Assuming that I have persuaded you to consider Hong Kong listed ETFs, here are two China A-shares ETF alternatives to PEK. These are: db x-trackers CSI 300 Index ETF (3049.HK) and iShares CSI 300 A-Share Index ETF (2846.HK). There are a couple of other A-shares ETFs that trade in Hong Kong, but they are either more expensive or less liquid, so I will just discuss these two, and compare them to PEK. Let us start with a table that summarizes the basics of these three ETFs:

ETF

Expense Ratio

Premium to NAV

Liquidity (recent volume, number of shares)
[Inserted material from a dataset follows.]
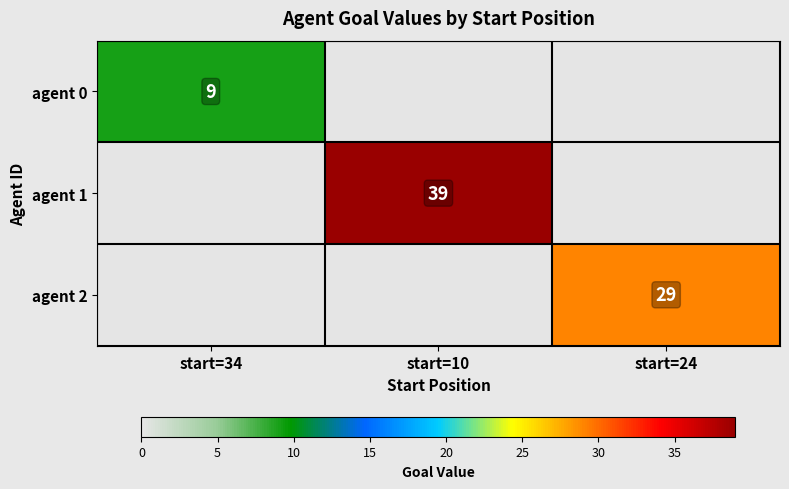

Is the value of agent 0 at start=34 greater than the value of agent 1 at start=10?

No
Assets under management (AUM) US$

Swaps counterparty exposure

PEK

0.72%

10.21%

3,480

$20.4MM

Credit Suisse Securities, 100%

3049.HK

0.5%

12.2%

17,989,800

$514.4MM

Deutsche Bank, 100%

2846.HK

0.99%

1.21%

135,300

$210.2MM

10% exposure each to 10 counterparties

The DB X-trackers ETF (3049.HK) is the least expensive one at 0.5%. This low expense ratio makes it one of the least expensive international ETFs out there, in general. It was listed about a year ago (March 2010) and has gathered an impressive $500MM+ AUM. It also has the highest liquidity among these three ETFs with about 17MM shares changing hands every day. The two negatives are its high premium to NAV of 12% and its 100% counterparty exposure to Deutsche Bank.

The iShares ETF (2846.HK) is the oldest of the three, having listed in November 2009. It has gathered a decent AUM of $210MM, and has moderate liquidity at 135k shares daily trading volume. Its expense ratio of 0.99% is the highest of the three. Its strengths are its low premium to NAV of about 1% and the diversification of its swaps counterparty exposure among 10 different dealers (including Blackrock, the sponsor) which are all leading global institutions like Goldman Sachs.

The Market Vectors ETF (PEK) is the most recent of the three having debuted in October 2010. Its expense ratio is capped at 0.72% till May 2012. Its premium to NAV of 10% is lofty though less than that of DB X-trackers. It has very light volume at about 3000 shares per day, and therefore is somewhat illiquid. Its sole swaps counterparty is Credit Suisse and that poses a risk. It has gathered a decent but somewhat unimpressive AUM of $20MM. For these new ETFs, we need to watch the AUM carefully, because the ETF sponsors tend to dissolve / liquidate ETFs that don’t attract “sufficient” AUM within a given timeframe (say a year or two). If Van Eck, the sponsor of this ETF, decides to abandon it because of insufficient interest, you may lose money if they liquidate during a market downturn; this happened to a lot of ETFs during the 2008-2009 market meltdown. This is a risk with PEK that is often not sufficiently emphasized.

The following chart shows the relative tracking errors of the 3 ETFs over the past month. While all three track the CSI300 index rather poorly, PEK is the worst and the DB X-trackers seems to be the best. This shows that, if you are a buy-and-hold investor, the DB X-tracker ETF’s large premium to NAV is not necessarily a problem in terms of tracking the CSI300 index. Its small expense ratio should offset this premium over the years. Plus, the premium should shrink gradually. In fact, it is somewhat surprising that the premium hasn’t shrunk already given the volume and AUM over the past year.

Bottom Line: If you want exposure to China A-shares through an ETF, consider Hong Kong listed ETFs like 3049.HK and 2846.HK in addition to the U.S. listed PEK.

Disclosure: I am long all three ETFs: PEK, 3049.HK and 2846.HK.